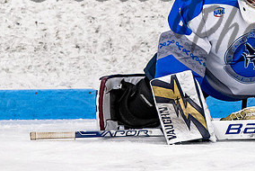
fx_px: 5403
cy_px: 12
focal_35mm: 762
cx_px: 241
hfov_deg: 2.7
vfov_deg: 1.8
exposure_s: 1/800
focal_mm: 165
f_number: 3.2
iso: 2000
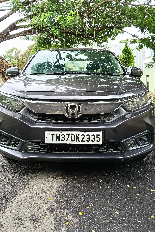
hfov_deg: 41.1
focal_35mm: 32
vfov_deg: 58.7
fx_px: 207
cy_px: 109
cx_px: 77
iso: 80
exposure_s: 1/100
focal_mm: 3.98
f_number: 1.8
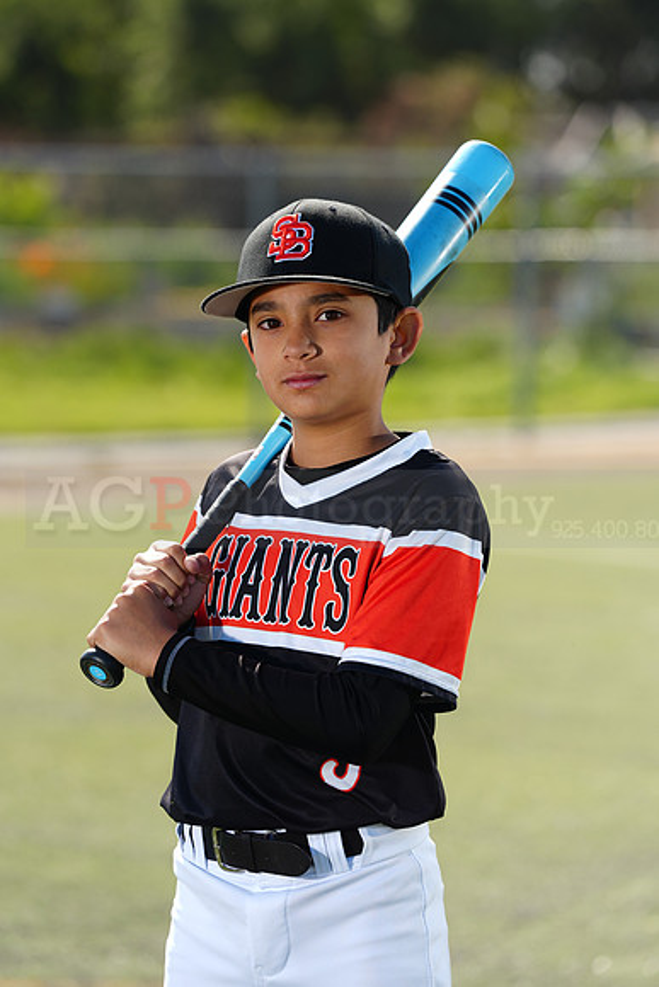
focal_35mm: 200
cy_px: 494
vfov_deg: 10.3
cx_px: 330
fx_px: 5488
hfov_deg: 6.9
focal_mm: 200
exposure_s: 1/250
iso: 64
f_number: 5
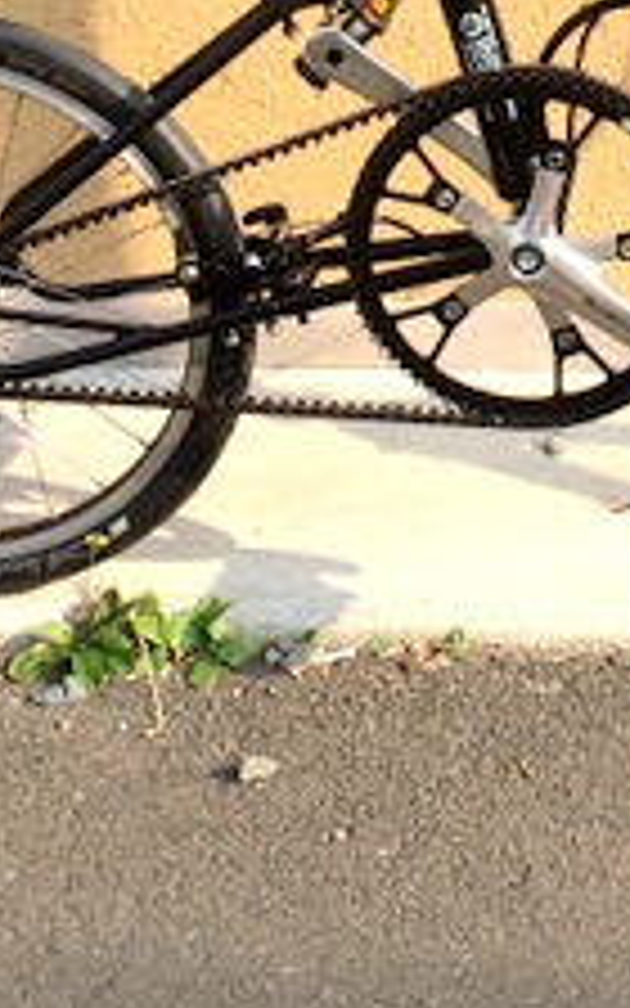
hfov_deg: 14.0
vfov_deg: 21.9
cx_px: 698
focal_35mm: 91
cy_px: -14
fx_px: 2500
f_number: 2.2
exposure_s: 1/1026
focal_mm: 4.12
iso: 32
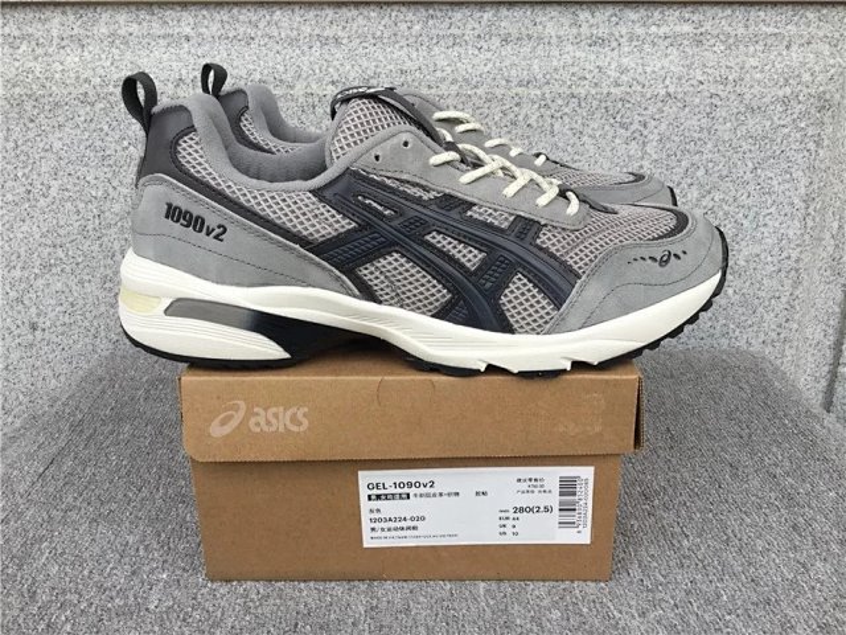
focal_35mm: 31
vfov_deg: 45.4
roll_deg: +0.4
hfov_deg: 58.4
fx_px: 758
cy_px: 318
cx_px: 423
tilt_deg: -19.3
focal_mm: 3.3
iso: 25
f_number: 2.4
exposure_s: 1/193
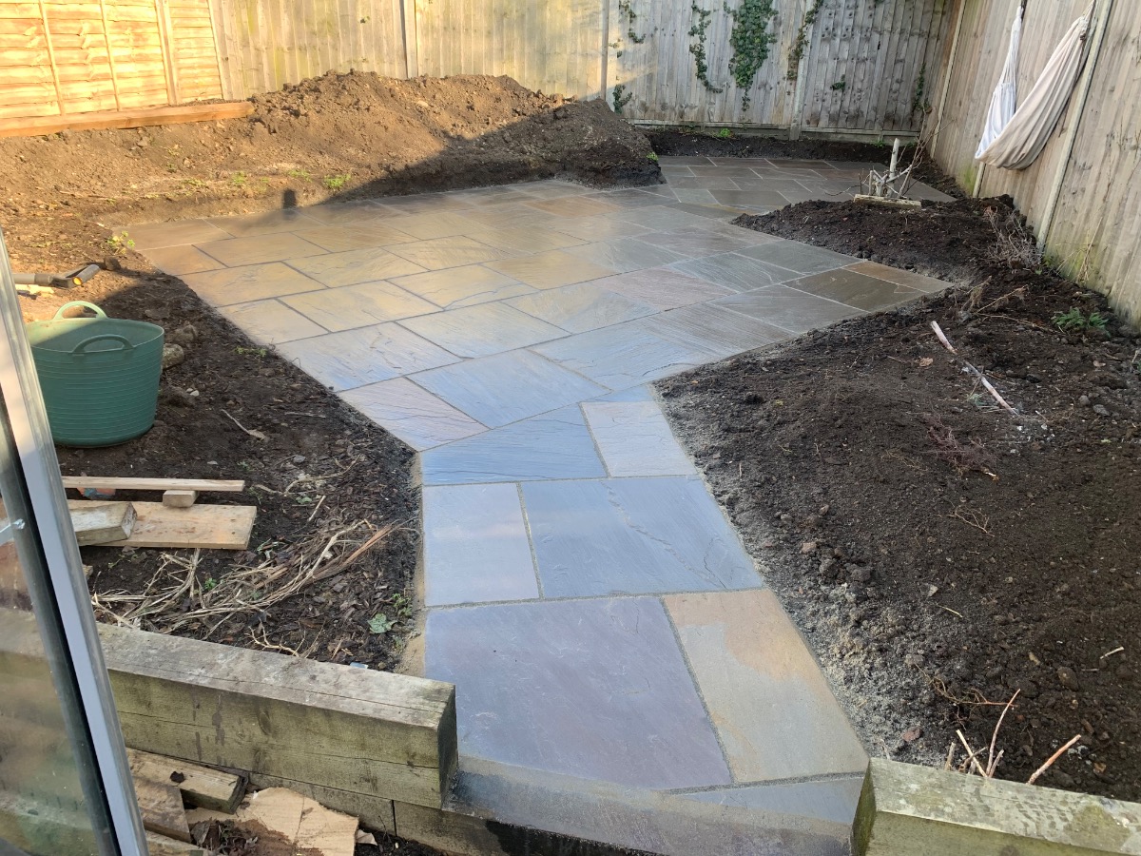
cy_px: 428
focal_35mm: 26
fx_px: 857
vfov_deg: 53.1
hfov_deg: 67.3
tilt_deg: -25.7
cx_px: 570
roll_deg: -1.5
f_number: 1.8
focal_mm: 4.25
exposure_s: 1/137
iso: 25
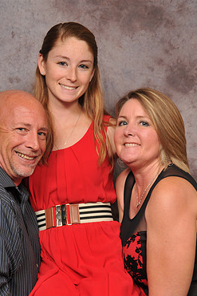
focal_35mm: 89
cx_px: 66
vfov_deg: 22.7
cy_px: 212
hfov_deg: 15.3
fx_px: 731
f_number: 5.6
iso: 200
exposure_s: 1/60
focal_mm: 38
■ ■ ■ ■ ■
What you should do |
Word for word, set down each record shown above, omitting the pictures.

Answer to this exercise |
fx_px: 5403
cy_px: 12
focal_35mm: 762
cx_px: 241
hfov_deg: 2.7
vfov_deg: 1.8
exposure_s: 1/800
focal_mm: 165
f_number: 3.2
iso: 2000
hfov_deg: 41.1
focal_35mm: 32
vfov_deg: 58.7
fx_px: 207
cy_px: 109
cx_px: 77
iso: 80
exposure_s: 1/100
focal_mm: 3.98
f_number: 1.8
focal_35mm: 200
cy_px: 494
vfov_deg: 10.3
cx_px: 330
fx_px: 5488
hfov_deg: 6.9
focal_mm: 200
exposure_s: 1/250
iso: 64
f_number: 5
hfov_deg: 14.0
vfov_deg: 21.9
cx_px: 698
focal_35mm: 91
cy_px: -14
fx_px: 2500
f_number: 2.2
exposure_s: 1/1026
focal_mm: 4.12
iso: 32
focal_35mm: 31
vfov_deg: 45.4
roll_deg: +0.4
hfov_deg: 58.4
fx_px: 758
cy_px: 318
cx_px: 423
tilt_deg: -19.3
focal_mm: 3.3
iso: 25
f_number: 2.4
exposure_s: 1/193
cy_px: 428
focal_35mm: 26
fx_px: 857
vfov_deg: 53.1
hfov_deg: 67.3
tilt_deg: -25.7
cx_px: 570
roll_deg: -1.5
f_number: 1.8
focal_mm: 4.25
exposure_s: 1/137
iso: 25
focal_35mm: 89
cx_px: 66
vfov_deg: 22.7
cy_px: 212
hfov_deg: 15.3
fx_px: 731
f_number: 5.6
iso: 200
exposure_s: 1/60
focal_mm: 38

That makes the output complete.